Untuk Anda yang berbaring tapi otaknya masih jalan.
Archipelagotimes.com – Di sebuah kafe kecil di Sukajadi, Bandung, seorang pemuda bernama Dani duduk sambil menyeruput kopi sachet yang diseduh pakai dispenser warung. Di tangannya, layar ponsel memuat berita yang bikin jidatnya mengernyit: “KPK menyita motor dari rumah Ridwan Kamil”. Bukan karena motornya, tapi karena yang dibongkar bukan hanya kendaraan—tapi sebuah dugaan skema korupsi dana CSR bank daerah, yang katanya untuk ‘kemaslahatan umat’.

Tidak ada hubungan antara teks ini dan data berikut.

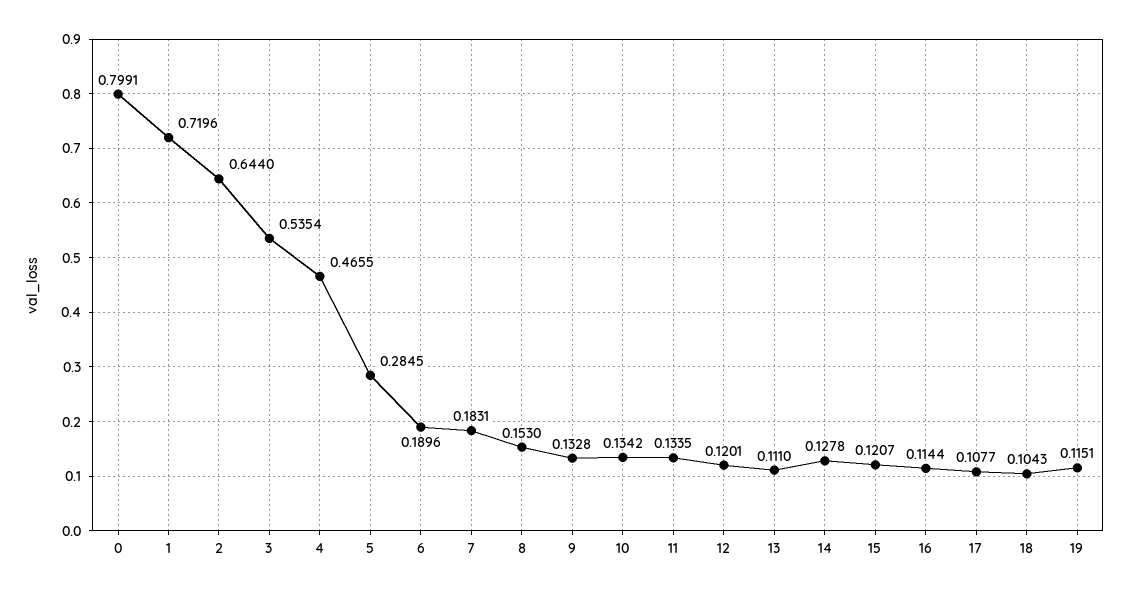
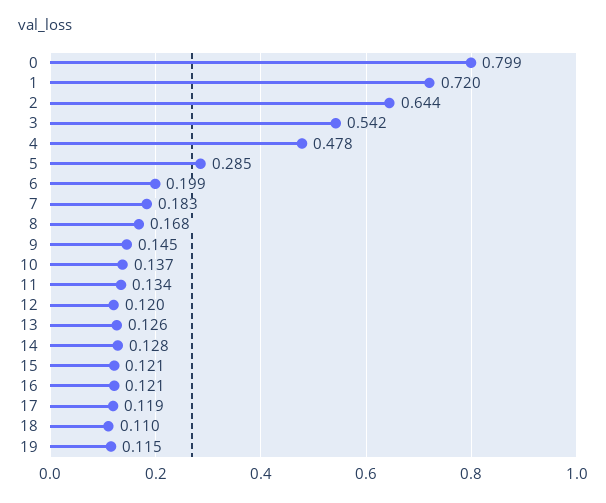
3: 0.5354 -> 0.542
4: 0.4655 -> 0.478
6: 0.1896 -> 0.199
8: 0.153 -> 0.168
9: 0.1328 -> 0.145
10: 0.1342 -> 0.137
13: 0.111 -> 0.126
16: 0.1144 -> 0.121
17: 0.1077 -> 0.119
18: 0.1043 -> 0.11

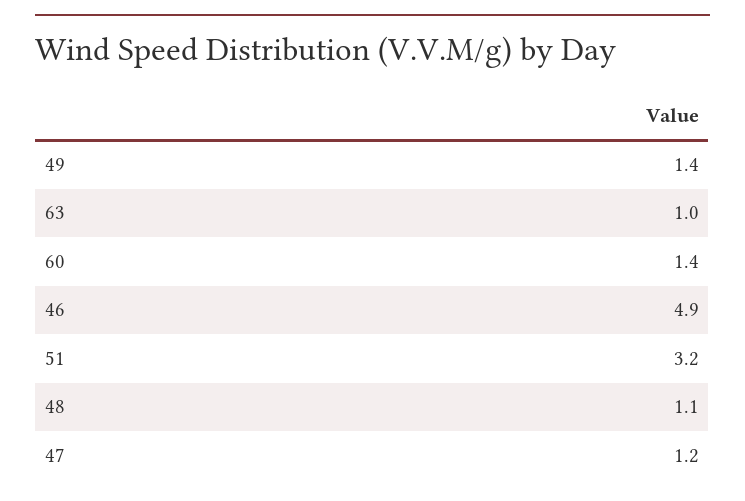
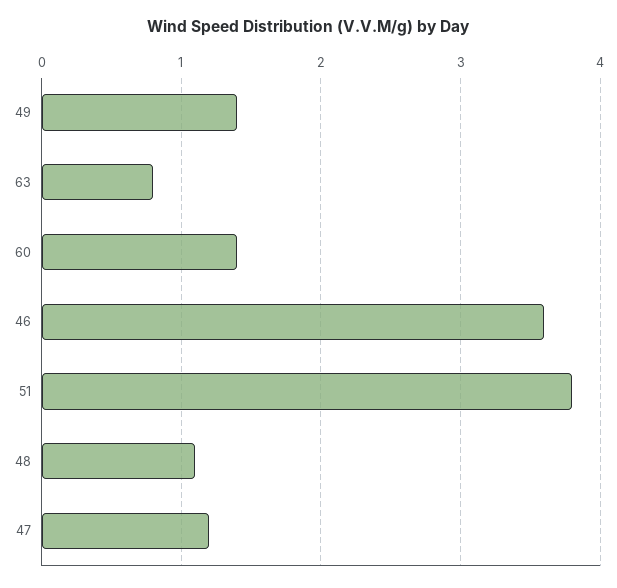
63: 1 -> 0.8
46: 4.9 -> 3.6
51: 3.2 -> 3.8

Ternyata, di tengah program CSR bank yang dirancang seindah tagline “memberdayakan ekonomi lokal”, ada celah yang dimanfaatkan secara sistemik. Data Indonesia Corruption Watch (ICW) tahun lalu mencatat, potensi penyelewengan dana CSR di level pemerintah daerah mencapai lebih dari Rp200 miliar. Uangnya besar, narasinya mulia, tapi eksekusinya—kadang lebih mirip proposal anak magang yang disunat kiri-kanan.
Ridwan Kamil, yang dulu dielu-elukan karena taman kota dan gaya medsos nyentrik, kini namanya nyangkut di dokumen penyidikan KPK. Ironisnya, di antara tanaman hias yang ia bangun saat jadi gubernur, ada juga ‘bibit’ skandal yang mulai tumbuh. “Pokoknya motor lah, saya enggak hafal merek itu,” kata penyidik Asep, seolah-olah yang disita cuma vespa pinjaman, bukan simbol dari dugaan praktik yang lebih dalam.
Pertanyaannya: seberapa jauh sebenarnya peran seorang pejabat dalam skema seperti ini? Dan kapan sebenarnya kita bisa bilang bahwa “duduk di belakang” itu juga bagian dari kendali kemudi?